Some critics have argued that Tootsie subtly changed attitudes towards the gay community, although it was not ostensibly about gay issues. However, the ramifications of Michael Dorsey’s impersonation of a woman in the story suggests gay issues. For instance, in one scene Bill Murray asks Hoffman “It is just for the money isn’t it It’s not so you can try on these little outfits” Michael’s relationship with his girlfriend Sandy becomes more and more complicated as he continues to hide his new job from her, and as Jessica Lange’s widowed father (Charles Durning) falls in love with him, as Dorothy Michaels.
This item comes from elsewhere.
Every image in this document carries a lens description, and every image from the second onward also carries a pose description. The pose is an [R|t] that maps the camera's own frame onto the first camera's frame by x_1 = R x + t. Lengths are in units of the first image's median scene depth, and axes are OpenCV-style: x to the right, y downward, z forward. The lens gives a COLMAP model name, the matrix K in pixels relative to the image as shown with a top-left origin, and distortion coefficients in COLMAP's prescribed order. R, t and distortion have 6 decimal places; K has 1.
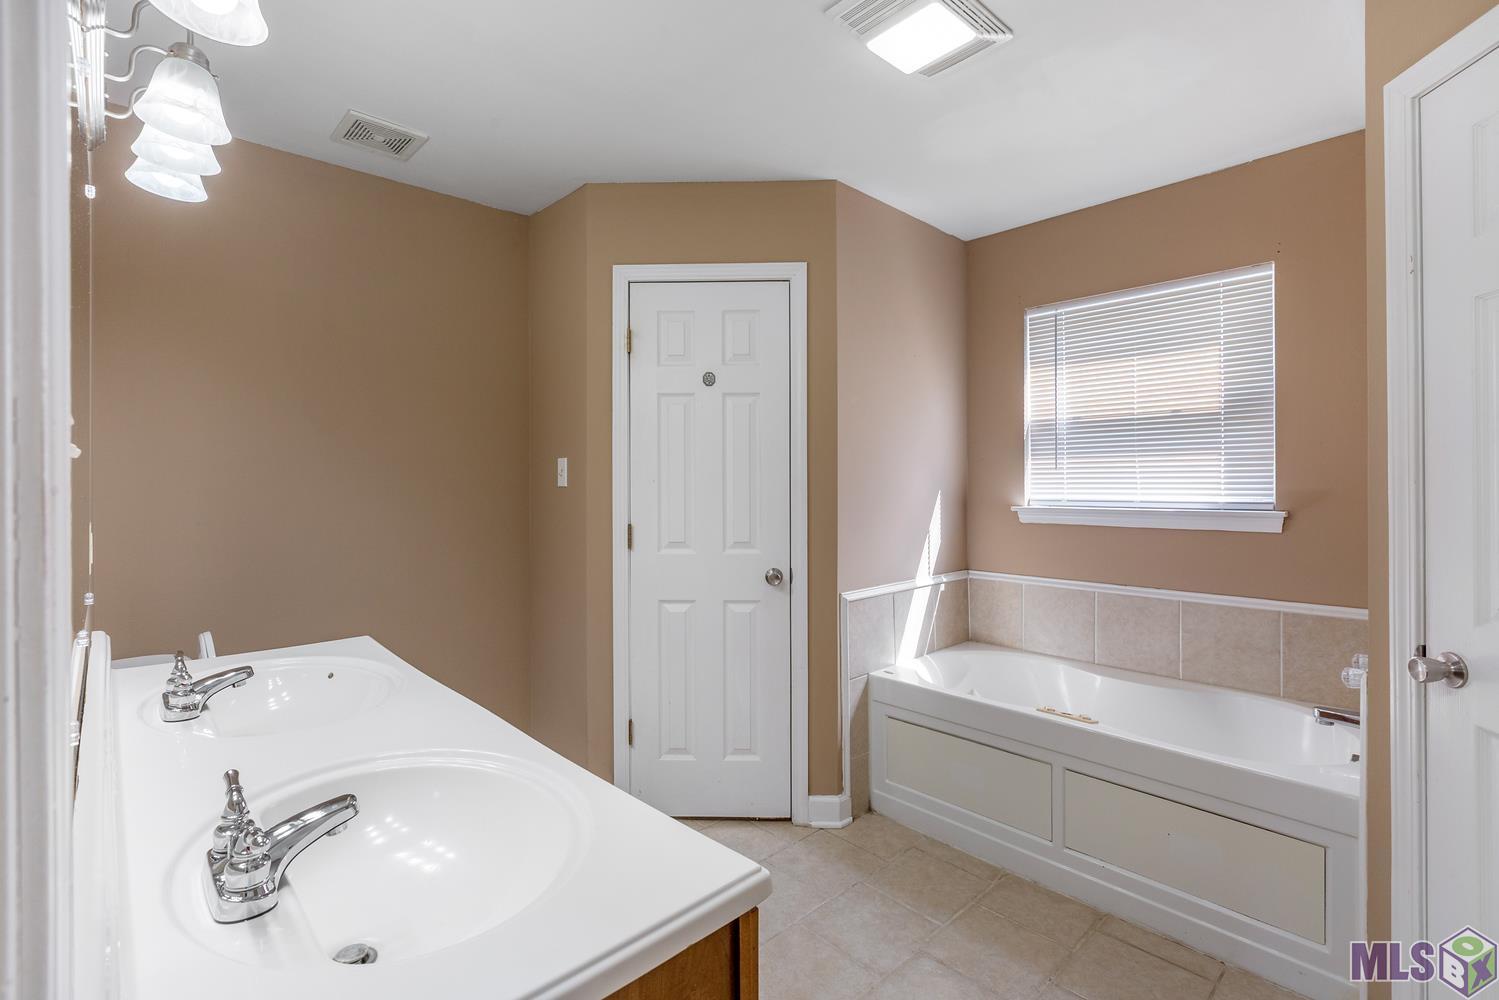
lens RADIAL K [[682.0, 0, 746.6], [0, 682.0, 482.7], [0, 0, 1]] dist [-0.001565, -0.000139]
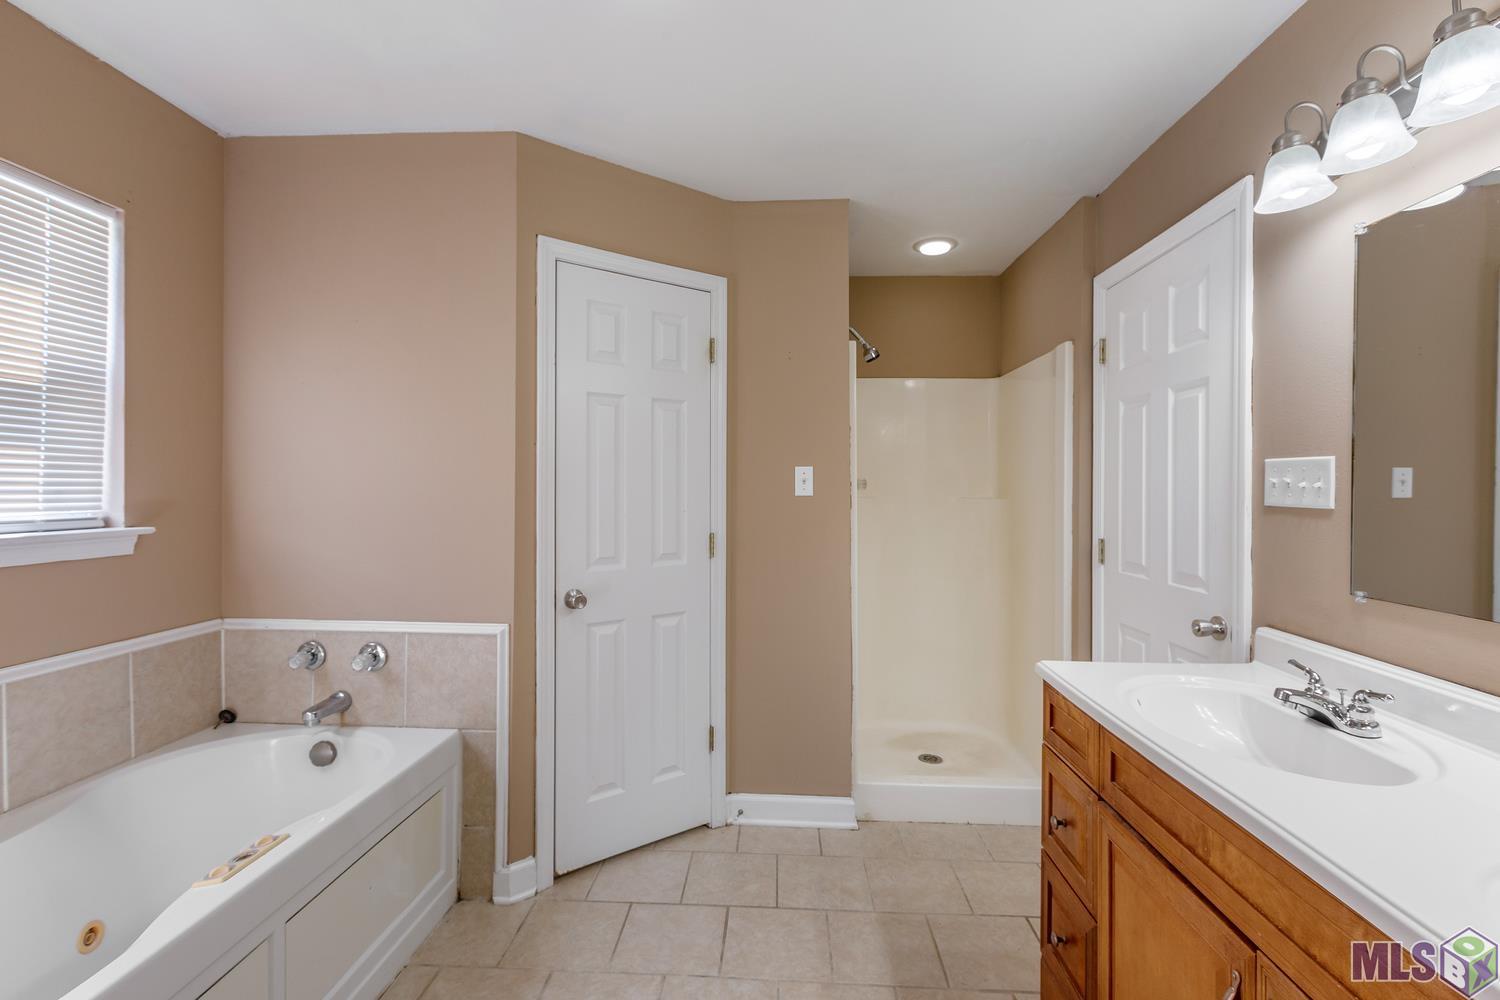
lens RADIAL K [[678.5, 0, 750.0], [0, 678.5, 500.0], [0, 0, 1]] dist [0.000351, -0.000177]
pose [[-0.689400, -0.007105, 0.724346, -0.277056], [-0.000934, 0.999960, 0.008920, 0.001856], [-0.724381, 0.005473, -0.689379, 0.963584]]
Garr, flustered after Hoffman gives her a box of candy actually from Lange’s father, with a card thanking him for a “lovely night by the fire,” finally asks Hoffman “Are you gay” He answers “In what sense” In another scene the possibility of a “lesbian” relationship between Dorothy Michaels and the Jessica Lange character is raised. Lange resists when “Dorothy” almost kisses her and later tells Dorothy, “I love you, Dorothy, but I can’t love you.” Some critics have doubted how progressive the film really is, though. Vito Russo, for instance, in The Celluloid Closet: Homosexuality in the Movies writes that “… Tootsie can successfully pretend to have something to say about sex roles.” By way of inference, though, Tootsie may have expanded tolerance of gays in the homophobic early 1980s through its gender switching.
“Tootsie” was part of a cycle of films that focused on gender switching, and encouraged this cycle to continue with its great financial success. This cycle included La Cage Aux Folles I and II, Victor/Victoria, The World According to Garp, Yentl, Switch, and All of Me. Tootsie was also part of the “sisterhood” cycle which began in 1977 with Julia and The Turning Point, and was the inspiration for more of these films to be made: Outrageous Fortune, Casual Sex, Beaches, Fried Green Tomatoes and so on.
The film also provides commentary about television, on the corrupt behind-the-scenes world of daytime television. Tootsie thus set off another cycle of films which included Broadcast News, Switching Channels, He Said, She Said, the soap opera movie with Sally Fields, the soap opera movie with John Candy, and so on.
As in “The Graduate,” 15 years earlier, Hoffman was very important to Tootsie’s success. The actor claims to have thought up the idea himself while one day walking through Manhattan with friend Murray Schisgal (who later became one of the screenplay-writers of Tootsie). Hoffman said to Schisgal: I’ve always wondered how many experiences we miss out on, being men. Is it a radically different experience going through life, depending on what sex you are Let’s see if I could play a man forced to impersonate a woman, then experiencing life from the other point of view.
Hoffman wound up investing four years of his life into this idea. However, the time spent was well worth it, for Hoffman made 21 millions dollars off of the film just for himself. Acclaim for Hoffman’s trying double role was unanimous, one critic typically stating that “Dorothy, as Hoffman portrays her, is one of the more interesting characters on screen in a good while.”